### Tareas del ejercicio
A) Enumera todos los clubes de fútbol mencionados en el texto sobre los cambios de equipo de fútbol.
B) Reproduce el fragmento del texto sobre los cambios de equipo de fútbol comprendido entre "Porque tu identidad, depende" y "no al revés.", ambos inclusive.
C) Prosigue el texto sobre los cambios de equipo de fútbol a partir del punto en que termina.

### Texto dado
......

Cuando era chico, cambie mil veces de equipo de
fútbol. Al principio era de San Lorenzo, por estímulo de mi padrino. Todavía
tengo una camiseta de aquella época, diminuta y hermosa. Roja y azul con la
marca de las tres tiras. Y después empecé a cambiar de cuadro como de remera
durante un período de tres o cuatros años. De Boca a River, de River a Racing,
de Racing a Independiente, de Independiente a Boca, y así. Mutando por motivos
absurdos, como partidos perdidos o jugadores que parecían más o menos
simpáticos.
¡El descubrimiento del horror! ¡El niño que cambia
de cuadro como de calzoncillo merece la muerte en la hoguera! No es algo que me
ha marcado, con el tiempo me hice hincha de algún cuadro, lo mantuve, y he ido
a la cancha, pero lo abandone. Mitad desilusionado y mitad aburrido por la
postura que debe tomar un hincha de fútbol. Me gustan los chistes, y disfruto
del humor negro. Pero cuando los chistes se tornan en serio y el humor negro
pasa a ser realidad negra, dejo de sentirme a gusto.
Porque tu identidad, depende de lo que elijas. Sí,
puede ser. Se ve. No es lo mismo quién eligió a los Stones que a los Beatles,
ni el color rojo al color azul. Porque, a pesar de todo, todavía existe quien
es ama porque elige y no al revés.

......

### Información mostrada
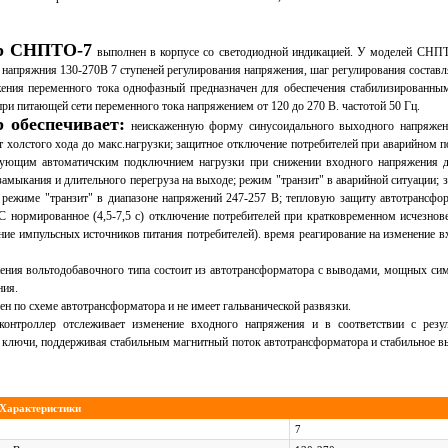
ор СНПТО-7
выполнен в корпусе со светодиодной индикацией. У моделей СН
напряжния 130-270В 7 ступеней регулирования напряжения, шаг регулирования составл
ения переменного тока однофазный предназначен для обеспечения стабилизированны
при питающей сети переменного тока напряжением от 120 до 270 В. частотой 50 Гц.
 обеспечивает:
неискаженную форму синусоидального выходного напряжени
от холстого хода до макс.нагрузки; защитное отключение потребителей при аварийном
дующим автоматичским подключнием нагрузки при снижении входного напряжения д
замыкания и длительного перегруза на выходе; режим "транзит" в аварийной ситуации; 
 режиме "транзит" в диапазоне напряжений 247-257 В; тепловую защиту автотрансфор
C нормированное (4,5-7,5 с) отключение потребителей при кратковременном исчезнов
ние импульсных источников питания потребителей). время реагирование на изменение 
ения вольтодобавочного типа состоит из автотрансформатора с выводами, мощных си
ния.
н по схеме автотрансформатора и не имеет гальванической развязки.
контроллер отслеживает изменение входного напряжения и в соответствии с резу
 ключи, поддерживая стабильным магнитный поток автотрансформатора и стабильное в
Характеристики
7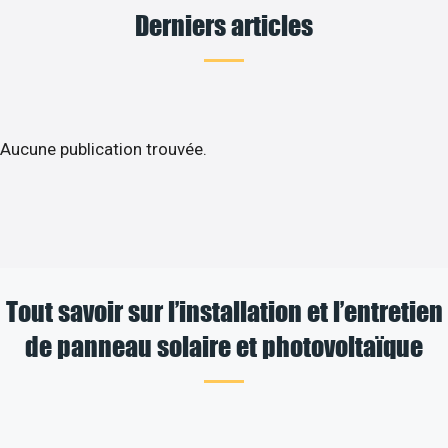
Derniers articles
Aucune publication trouvée.
Tout savoir sur l’installation et l’entretien
de panneau solaire et photovoltaïque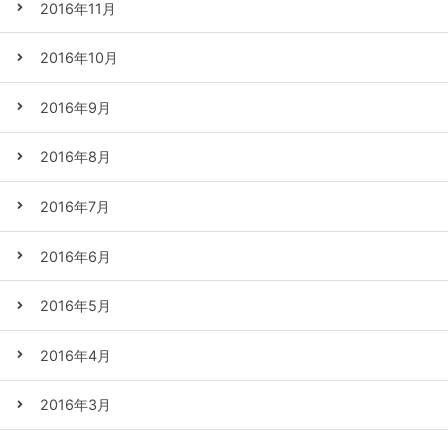
2016年11月
2016年10月
2016年9月
2016年8月
2016年7月
2016年6月
2016年5月
2016年4月
2016年3月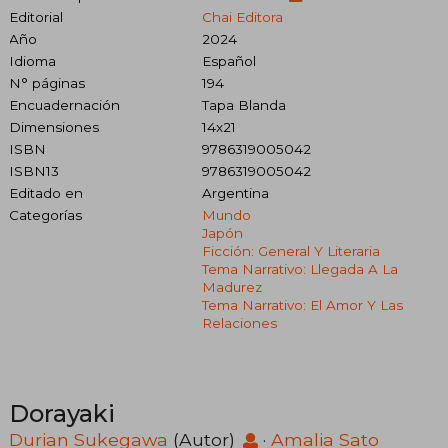
Editorial
Chai Editora
Año
2024
Idioma
Español
N° páginas
194
Encuadernación
Tapa Blanda
Dimensiones
14x21
ISBN
9786319005042
ISBN13
9786319005042
Editado en
Argentina
Categorías
Mundo
Japón
Ficción: General Y Literaria
Tema Narrativo: Llegada A La
Madurez
Tema Narrativo: El Amor Y Las
Relaciones
Dorayaki
Durian Sukegawa
(Autor)
·
Amalia Sato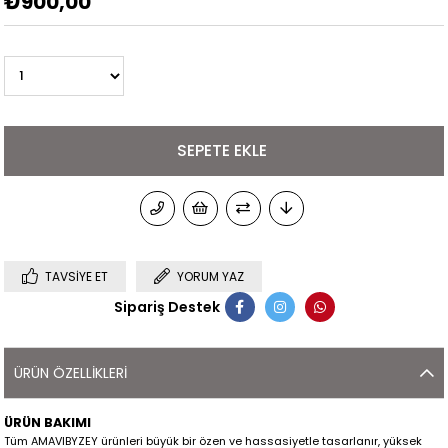
₺900,00
TAVSIYE ET
YORUM YAZ
Sipariş Destek
ÜRÜN ÖZELLIKLERI
ÜRÜN BAKIMI
Tüm AMAVIBYZEY ürünleri büyük bir özen ve hassasiyetle tasarlanır, yüksek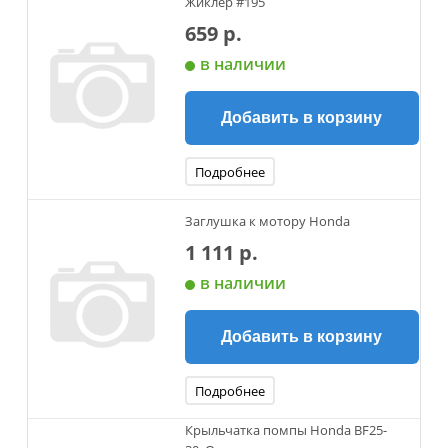
Жиклер #195
659 р.
в наличии
Добавить в корзину
Подробнее
Заглушка к мотору Honda
1 111 р.
в наличии
Добавить в корзину
Подробнее
Крыльчатка помпы Honda BF25-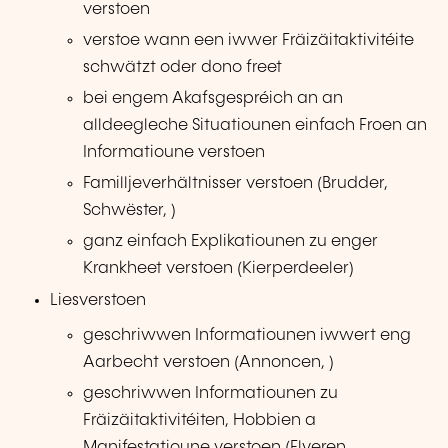
verstoen
verstoe wann een iwwer Fräizäitaktivitéite
schwätzt oder dono freet
bei engem Akafsgespréich an an
alldeegleche Situatiounen einfach Froen an
Informatioune verstoen
Familljeverhältnisser verstoen (Brudder,
Schwëster, )
ganz einfach Explikatiounen zu enger
Krankheet verstoen (Kierperdeeler)
Liesverstoen
geschriwwen Informatiounen iwwert eng
Aarbecht verstoen (Annoncen, )
geschriwwen Informatiounen zu
Fräizäitaktivitéiten, Hobbien a
Manifestatioune verstoen (Flyeren,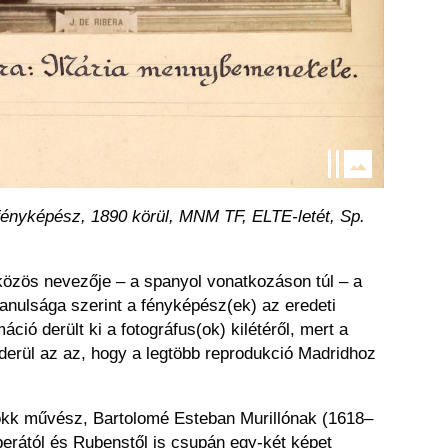
fényképész, 1890 körül, MNM TF, ELTE-letét, Sp.
 közös nevezője – a spanyol vonatkozáson túl – a
anulsága szerint a fényképész(ek) az eredeti
ió derült ki a fotográfus(ok) kilétéről, mert a
 kiderül az az, hogy a legtöbb reprodukció Madridhoz
arokk művész, Bartolomé Esteban Murillónak (1618–
berától és Rubenstől is csupán egy-két képet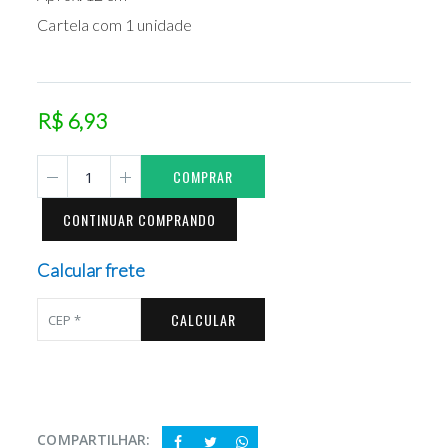
Cartela com 1 unidade
R$ 6,93
COMPRAR
CONTINUAR COMPRANDO
Calcular frete
CALCULAR
COMPARTILHAR: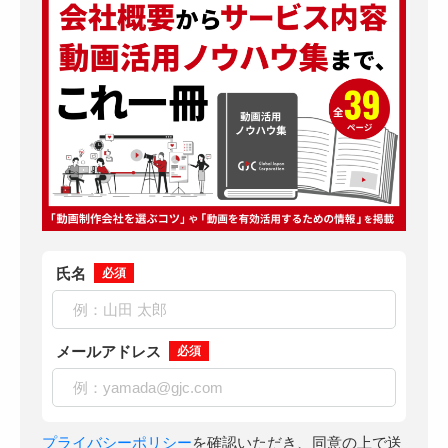
氏名
必須
メールアドレス
必須
プライバシーポリシー
を確認いただき、同意の上で送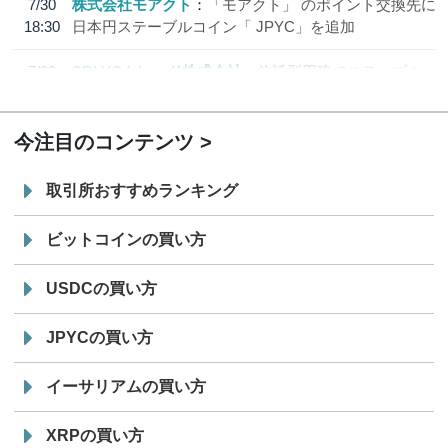
7/30
株式会社モアクト
「モアクト」 のポイント交換先に
18:30
日本円ステーブルコイン「 JPYC」を追加
7/29
SBI VCトレード株式会社
信託型円建てステーブル
19:30
コイン「JPYSC」徹底解説セミナーを開催
今注目のコンテンツ
取引所おすすめランキング
ビットコインの買い方
USDCの買い方
JPYCの買い方
イーサリアムの買い方
XRPの買い方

......

### Respuestas del ejercicio
A) San Lorenzo, Boca, River, Racing, Independiente

B)
Porque tu identidad, depende de lo que elijas. Sí,
puede ser. Se ve. No es lo mismo quién eligió a los Stones que a los Beatles,
ni el color rojo al color azul. Porque, a pesar de todo, todavía existe quien
es ama porque elige y no al revés.

C)
A la edad, mal que mal, cuando uno siente que
empieza a ser hombre, no por la simple disposición de pelos toscos, gruesos y
negros en los lugares más o menos esperados, sino por la simple imposición del
mundo de empezar a dejarte a tu propia suerte; uno ya lleva varias elecciones,
inconcientes, o concientes. Las pequeñas
batallas. Y aquella adrenalina de poder elegir, aunque con la presencia
panóptica de los padres, se vuelve esencia de vida.
Y con el tiempo uno se da cuenta que es libre de
elegir cada día más. Incluso puede elegir entre una patada en el culo o un
bostezo en la frente. Y ambas, tendrán el mismo efecto, o parecido. Y duelen lo
mismo. Y lo digo recordando las veces que se me han bostezado en la cara, con
el gesto apático y la mirada tratando de perderse en lo primero que pase.
Aprendí, entonces, a hablar lo justo y necesario. Y no dedicarle energías a los
bostezantes.
Y hay que elegir, como si fuese una ruleta, y uno tendría
que hacer una apuesta. Porque este azar, esta aletoriedad de los caminos trazados,
que te da la tranquilidad de no poder encontrar la causa de de los hechos que
te llevaron hasta ese punto.
Tal vez eso sea el azar, la imposibilidad de
predecir, la dificultad de explicar. El azar da calma. Libra de culpas, es
mucho más fácil pensar que no existen causas que expliquen los caminos. Para
desligarnos, para transformarnos en objetos.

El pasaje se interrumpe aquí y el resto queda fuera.